The issue impacting RiskOS has been resolved, and service has returned to normal operation. Customers should no longer experience errors, degraded performance, or delays when accessing RiskOS services and workflows.

Our teams have confirmed system stability and will continue to monitor performance closely.

We appreciate your patience throughout this incident and apologize for the impact this outage may have had on your operations.
Posted Jun 09, 2026 - 20:11 EDT

Identified

RiskOS API and real-time processing services have been fully operational for all customers since 07:17 PM ET.

- Dashboard functionality, including case listing and search, has been restored for customers. Some customers may experience intermittent delays in seeing new case updates or decision changes reflected in the dashboard.
- Webhook deliveries remain impacted for a small subset of customers, and our team is actively working toward a full resolution.

We will continue to monitor system health and provide additional updates as we confirm complete service restoration.

Thank you for your patience and understanding.
Posted Jun 09, 2026 - 19:52 EDT

Investigating

We are currently investigating a system-wide issue impacting RiskOS. Customers may experience errors, degraded performance, or delays when accessing RiskOS services and workflows.

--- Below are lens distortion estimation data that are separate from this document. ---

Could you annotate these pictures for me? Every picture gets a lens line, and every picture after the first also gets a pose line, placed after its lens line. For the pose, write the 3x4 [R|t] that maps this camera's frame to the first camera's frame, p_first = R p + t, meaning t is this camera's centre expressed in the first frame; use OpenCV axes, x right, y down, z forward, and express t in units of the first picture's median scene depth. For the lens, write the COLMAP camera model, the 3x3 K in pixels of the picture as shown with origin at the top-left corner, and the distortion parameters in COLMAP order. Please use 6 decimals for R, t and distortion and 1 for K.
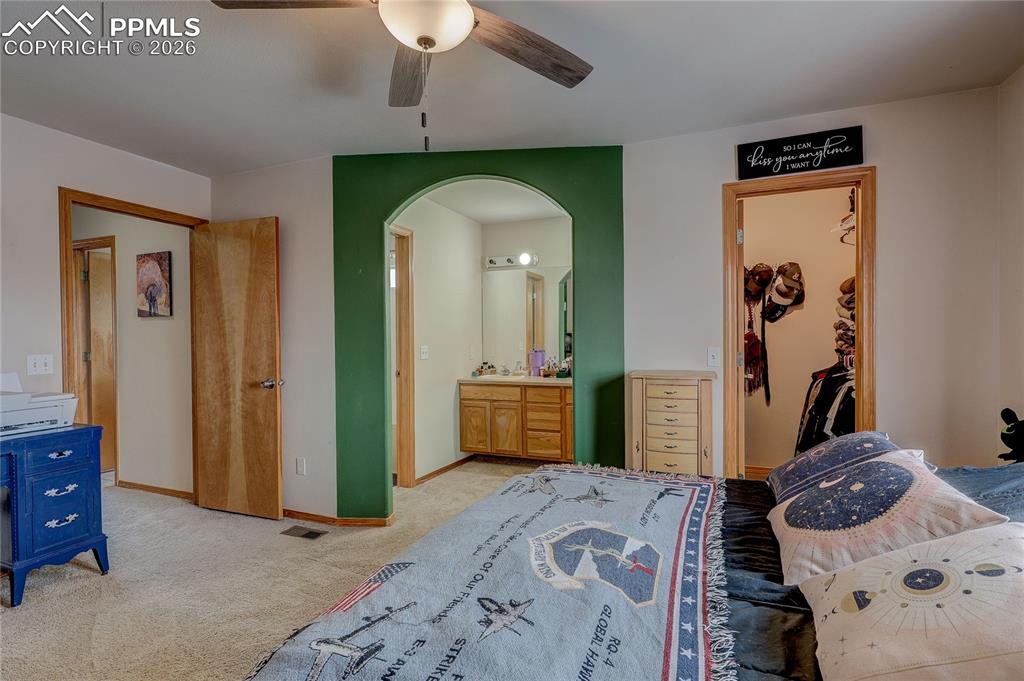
lens RADIAL K [[481.4, 0, 514.7], [0, 481.4, 344.4], [0, 0, 1]] dist [-0.007146, 0.001490]
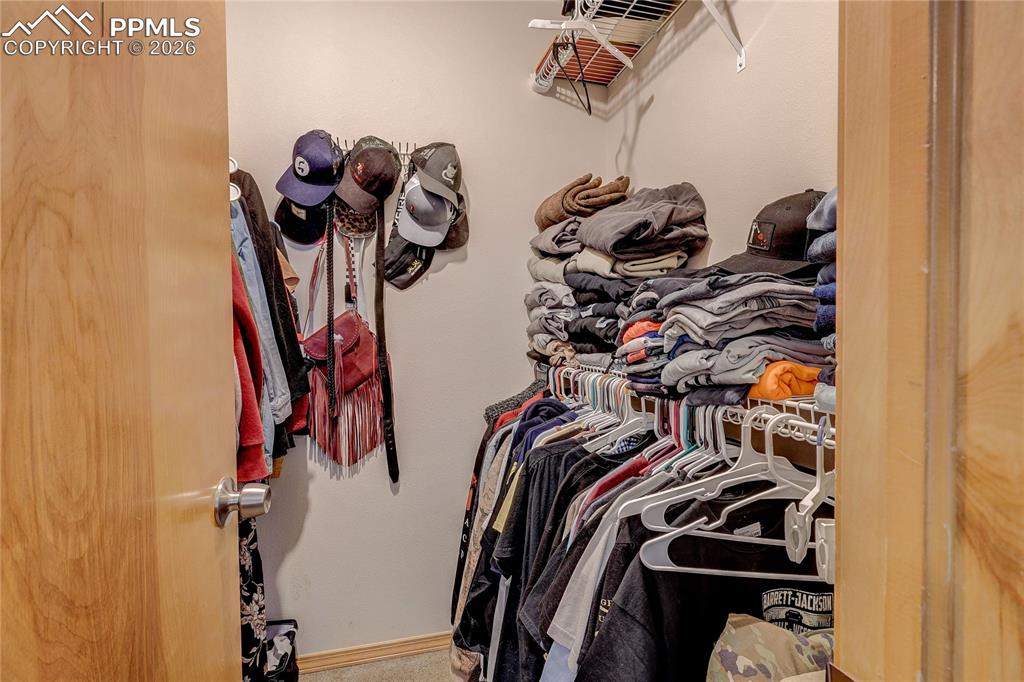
lens RADIAL K [[481.4, 0, 511.5], [0, 481.4, 340.3], [0, 0, 1]] dist [-0.007146, 0.001490]
pose [[0.813463, -0.010776, 0.581517, 0.366995], [0.010128, 0.999939, 0.004361, -0.003117], [-0.581529, 0.002342, 0.813522, 0.600654]]
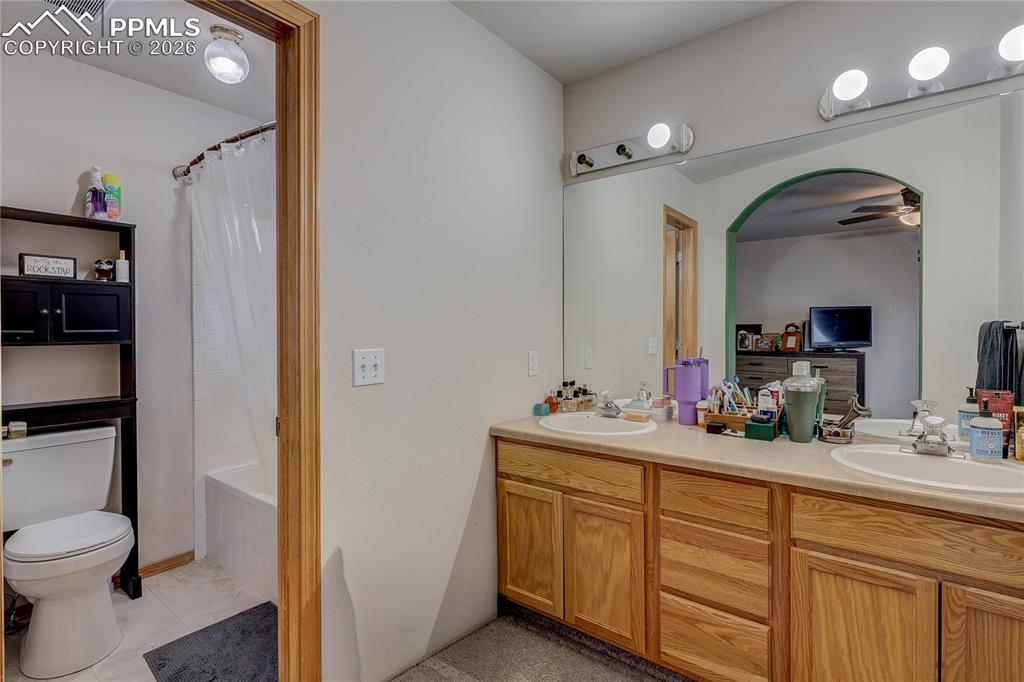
lens RADIAL K [[481.4, 0, 516.9], [0, 481.4, 334.9], [0, 0, 1]] dist [-0.007146, 0.001490]
pose [[0.962415, 0.010528, -0.271377, 0.019290], [-0.012696, 0.999900, -0.006233, -0.005570], [0.271285, 0.009444, 0.962453, 0.657316]]
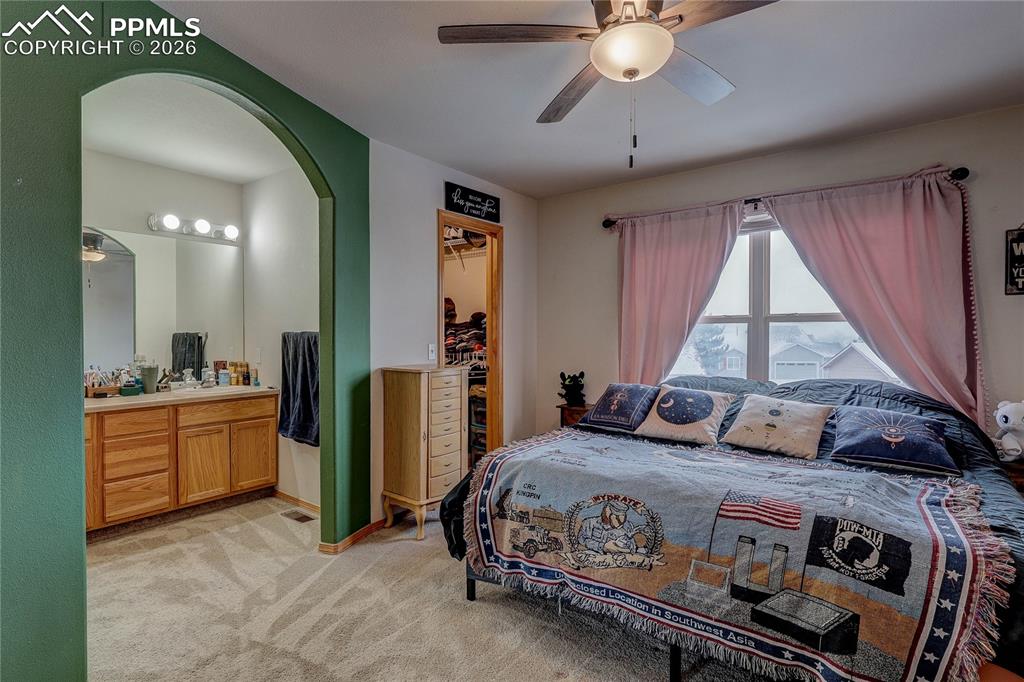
lens RADIAL K [[481.4, 0, 513.6], [0, 481.4, 343.9], [0, 0, 1]] dist [-0.007146, 0.001490]
pose [[0.264739, -0.009897, 0.964269, -0.453511], [0.016319, 0.999850, 0.005782, 0.001506], [-0.964182, 0.014206, 0.264861, 0.329841]]
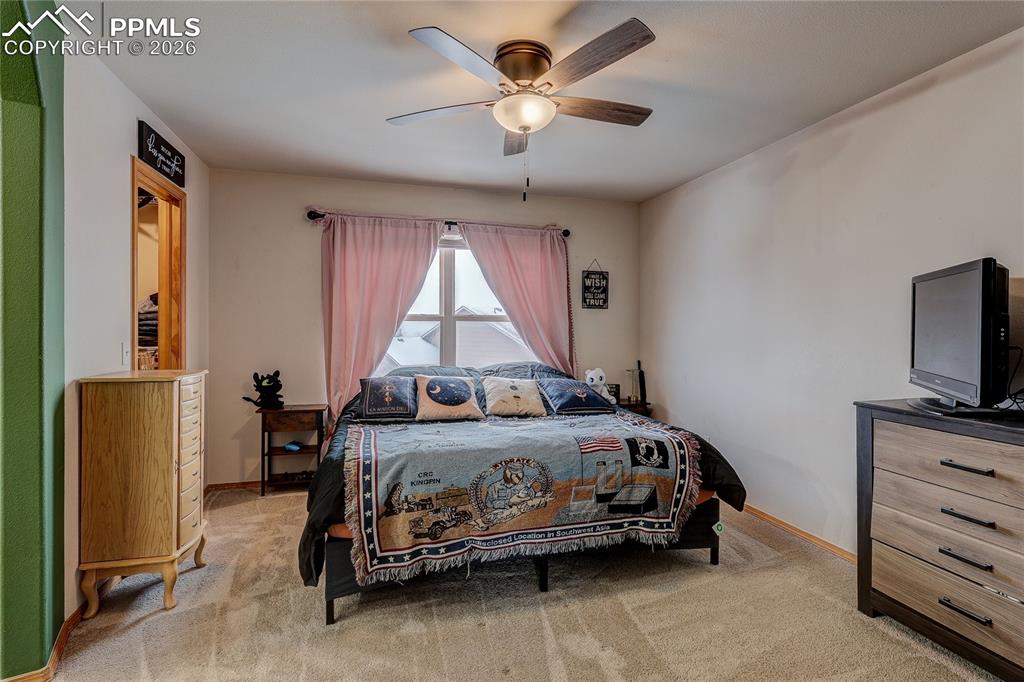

Our engineering teams are actively working to identify the root cause and restore full functionality as quickly as possible.
We will provide additional updates as more information becomes available.
Posted Jun 09, 2026 - 18:24 EDT
This incident affected: RiskOS Platform (Sigma Identity Fraud, Sigma Synthetic Fraud, Predictive DocV, KYC, Email RiskScore, Address RiskScore, Account Intelligence, Phone RiskScore, Sigma Device, Alert List, Decision, eCBSV, Negative Positive List, Graph Intelligence, Sigma First-Party Fraud, Phone RiskScore, Verify (eKYC), Prefill, CNAM, OTP, Silent Network Authentication (SNA)) and RiskOS.